25 Years, Uncelebrated

low tide
low tide

I imagined a big celebration for our 25th–enacted “back home” at the shore with extended family & old friends–but that’s as far as I got. It was very sweet. There were strawberries. Dark chocolate. Tequila. And nachos (our first, favorite food together.) There was a ceremony, honoring the divine feminine and masculine (very unusual for the Jersey shore.) And there words like those below, shared by loved ones.

But I realized that I preferred it my imagination without the practicality and inevitable complication of pulling it altogether.

Alternately, I imagined a big trip, like our friends took for their 25th–to Greece!–but that didn’t happen either.

Our 25th anniversary year has been a shy one. Simmering. Gently expanding perhaps. Especially at this time of year–summertime–when the living is easy–and when we first fell in love with one another–a much sweeter time than our troubled nuptials.

It’s as if I’m waiting. For the right moment. The compelling knowing. The path to emerge from the earth itself. Like the mystery of love bubbling up inside a soul.

If I look back on this blog, I see that our marriage entered a period of turbulence, this time last year. I’d say it’s still here, though in its denouement.

We were cycling out of another turbulent period like this  one when we celebrated our last big milestone, here in the mountains. Most of our family couldn’t make the 300 mile trip, but after knowing us for a scant decade and a half, local friends came out in hoards–70 of them–to celebrate love and commitment and the realities of relationship at the 21 year mark.

After we undid our vows, our neighbor spoke these words:

… Over a sixteen-year span, I saw more than just two people in love. I saw clearly what Kelly calls “The Marriage Journey”, and I saw more. I saw children born and the evolution of dwelling and place, times of both pulling in and reaching out. I witnessed them in scarcity and abundance, physical separation and togetherness. Between Kelly and Casey, there exists mutually the exploration of passion: the passion they have for each other, as well as, the passion for their individuated paths, the ones on which they strike out more and more as they mature into a couple made up of two living as one, one living as two, and of course the couple as pillars to their families.

And so, Kelly and Casey, on this day of rapture, this joyous honoring of your past, your present, and your future, I speak for us all, when I share this stanza from Little Gidding by TS Elliot, an esteemed wordsmith, who, like the two of you, made his life’s work a homage to both soul and society…
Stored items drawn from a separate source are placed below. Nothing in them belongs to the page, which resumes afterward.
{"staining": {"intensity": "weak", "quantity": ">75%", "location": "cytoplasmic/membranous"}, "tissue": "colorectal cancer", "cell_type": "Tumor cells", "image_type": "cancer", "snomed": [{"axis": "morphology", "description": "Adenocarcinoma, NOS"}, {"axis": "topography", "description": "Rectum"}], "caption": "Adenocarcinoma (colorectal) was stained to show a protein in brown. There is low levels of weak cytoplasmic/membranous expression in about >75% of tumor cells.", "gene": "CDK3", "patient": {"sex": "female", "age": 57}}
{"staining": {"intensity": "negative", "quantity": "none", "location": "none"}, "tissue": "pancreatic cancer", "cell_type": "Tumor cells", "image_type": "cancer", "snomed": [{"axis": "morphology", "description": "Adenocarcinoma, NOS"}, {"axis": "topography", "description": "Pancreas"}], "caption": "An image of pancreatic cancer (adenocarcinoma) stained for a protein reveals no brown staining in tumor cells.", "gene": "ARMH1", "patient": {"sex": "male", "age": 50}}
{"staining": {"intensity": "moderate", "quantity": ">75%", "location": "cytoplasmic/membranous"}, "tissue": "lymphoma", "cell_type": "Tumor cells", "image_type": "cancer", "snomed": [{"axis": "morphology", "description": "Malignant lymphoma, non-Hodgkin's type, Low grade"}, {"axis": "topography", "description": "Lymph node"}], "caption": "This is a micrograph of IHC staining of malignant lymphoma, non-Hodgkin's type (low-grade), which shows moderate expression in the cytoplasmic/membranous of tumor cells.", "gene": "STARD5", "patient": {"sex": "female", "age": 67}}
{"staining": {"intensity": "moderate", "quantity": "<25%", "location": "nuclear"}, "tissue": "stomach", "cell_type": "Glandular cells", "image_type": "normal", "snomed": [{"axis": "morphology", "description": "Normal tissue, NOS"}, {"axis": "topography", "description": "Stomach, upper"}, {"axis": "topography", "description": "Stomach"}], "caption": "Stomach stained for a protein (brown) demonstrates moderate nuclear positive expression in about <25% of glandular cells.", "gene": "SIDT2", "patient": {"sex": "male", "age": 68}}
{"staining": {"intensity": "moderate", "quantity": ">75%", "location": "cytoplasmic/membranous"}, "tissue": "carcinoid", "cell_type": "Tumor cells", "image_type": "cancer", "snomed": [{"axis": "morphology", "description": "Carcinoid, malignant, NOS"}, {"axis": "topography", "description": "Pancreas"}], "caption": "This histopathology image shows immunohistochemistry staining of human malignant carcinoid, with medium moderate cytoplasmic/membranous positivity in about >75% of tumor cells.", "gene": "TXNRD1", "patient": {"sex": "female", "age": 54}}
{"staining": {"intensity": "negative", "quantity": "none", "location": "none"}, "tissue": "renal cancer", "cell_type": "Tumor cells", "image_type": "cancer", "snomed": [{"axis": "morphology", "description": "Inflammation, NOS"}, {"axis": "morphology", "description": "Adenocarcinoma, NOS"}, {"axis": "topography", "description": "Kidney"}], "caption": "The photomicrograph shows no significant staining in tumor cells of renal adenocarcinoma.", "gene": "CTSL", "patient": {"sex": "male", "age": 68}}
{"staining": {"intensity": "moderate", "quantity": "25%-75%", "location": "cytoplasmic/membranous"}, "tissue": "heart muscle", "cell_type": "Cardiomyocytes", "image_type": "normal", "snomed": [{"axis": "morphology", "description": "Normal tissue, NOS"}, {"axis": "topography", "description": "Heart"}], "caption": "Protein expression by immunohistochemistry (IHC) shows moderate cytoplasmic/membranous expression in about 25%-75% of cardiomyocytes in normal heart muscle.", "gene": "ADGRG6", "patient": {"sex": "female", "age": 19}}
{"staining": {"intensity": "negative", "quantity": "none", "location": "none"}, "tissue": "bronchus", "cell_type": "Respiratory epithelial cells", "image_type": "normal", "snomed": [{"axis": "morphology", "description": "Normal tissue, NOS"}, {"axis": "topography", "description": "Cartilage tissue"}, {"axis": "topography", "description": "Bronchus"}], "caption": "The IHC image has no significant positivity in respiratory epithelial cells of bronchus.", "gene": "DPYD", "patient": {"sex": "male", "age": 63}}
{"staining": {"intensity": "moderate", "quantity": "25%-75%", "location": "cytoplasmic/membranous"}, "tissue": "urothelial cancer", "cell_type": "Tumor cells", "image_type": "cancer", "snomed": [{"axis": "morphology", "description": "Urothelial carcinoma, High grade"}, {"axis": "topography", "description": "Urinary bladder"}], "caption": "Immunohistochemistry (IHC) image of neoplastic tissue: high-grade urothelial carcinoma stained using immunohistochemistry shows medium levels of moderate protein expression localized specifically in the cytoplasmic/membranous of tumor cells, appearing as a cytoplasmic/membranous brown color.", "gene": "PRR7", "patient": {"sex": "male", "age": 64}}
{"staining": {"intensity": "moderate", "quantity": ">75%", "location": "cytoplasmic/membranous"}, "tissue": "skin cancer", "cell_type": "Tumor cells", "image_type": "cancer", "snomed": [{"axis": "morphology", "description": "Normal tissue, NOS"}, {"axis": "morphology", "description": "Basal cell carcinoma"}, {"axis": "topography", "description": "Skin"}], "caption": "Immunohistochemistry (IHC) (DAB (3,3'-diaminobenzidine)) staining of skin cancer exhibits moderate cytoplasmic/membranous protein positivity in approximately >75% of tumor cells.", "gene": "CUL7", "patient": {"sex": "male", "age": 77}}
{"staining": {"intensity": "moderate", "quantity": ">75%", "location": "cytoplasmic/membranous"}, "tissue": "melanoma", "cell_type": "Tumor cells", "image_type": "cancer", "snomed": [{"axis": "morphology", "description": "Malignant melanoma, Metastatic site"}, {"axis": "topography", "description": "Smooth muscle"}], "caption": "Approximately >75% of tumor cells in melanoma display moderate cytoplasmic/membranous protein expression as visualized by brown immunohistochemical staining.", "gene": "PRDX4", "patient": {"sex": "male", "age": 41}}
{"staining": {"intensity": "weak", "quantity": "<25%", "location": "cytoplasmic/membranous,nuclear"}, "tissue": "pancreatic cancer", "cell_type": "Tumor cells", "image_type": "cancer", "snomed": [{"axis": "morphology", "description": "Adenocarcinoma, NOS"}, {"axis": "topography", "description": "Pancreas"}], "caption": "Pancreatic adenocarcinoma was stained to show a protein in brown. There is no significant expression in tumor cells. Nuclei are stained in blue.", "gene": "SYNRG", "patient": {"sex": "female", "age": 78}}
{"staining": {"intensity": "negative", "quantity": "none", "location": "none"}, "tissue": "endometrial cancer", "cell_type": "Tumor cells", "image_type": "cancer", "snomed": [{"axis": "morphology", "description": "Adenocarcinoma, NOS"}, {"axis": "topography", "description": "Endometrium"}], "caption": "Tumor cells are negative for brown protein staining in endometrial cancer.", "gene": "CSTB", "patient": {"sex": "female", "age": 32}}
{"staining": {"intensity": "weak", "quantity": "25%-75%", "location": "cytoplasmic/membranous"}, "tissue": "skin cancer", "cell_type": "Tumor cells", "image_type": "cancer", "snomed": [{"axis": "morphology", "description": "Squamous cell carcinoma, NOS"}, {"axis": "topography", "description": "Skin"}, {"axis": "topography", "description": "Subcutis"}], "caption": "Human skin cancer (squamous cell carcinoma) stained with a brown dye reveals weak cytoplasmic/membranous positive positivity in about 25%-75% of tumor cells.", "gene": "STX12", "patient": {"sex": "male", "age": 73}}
We shall not cease from exploration
And the end of all our exploring
Will be to arrive where we started
And know the place for the first time.
Through the unknown, unremembered gate
When the last of earth left to discover
Is that which was the beginning;
At the source of the longest river
The voice of the hidden waterfall
And the children in the apple-tree
Not known, because not looked for
But heard, half-heard, in the stillness
Between two waves of the sea.
Quick now, here, now, always—
A condition of complete simplicity
(Costing not less than everything)
And all shall be well and
All manner of thing shall be well
When the tongues of flames are in-folded
Into the crowned knot of fire
And the fire and the rose are one.

There’s some secret in there that I long to know. Perhaps it points the way to us in this remarkable, long-term relationship that inspires others and nourishes ourselves and terrifies me in all the ways it might end, including that inevitable–death.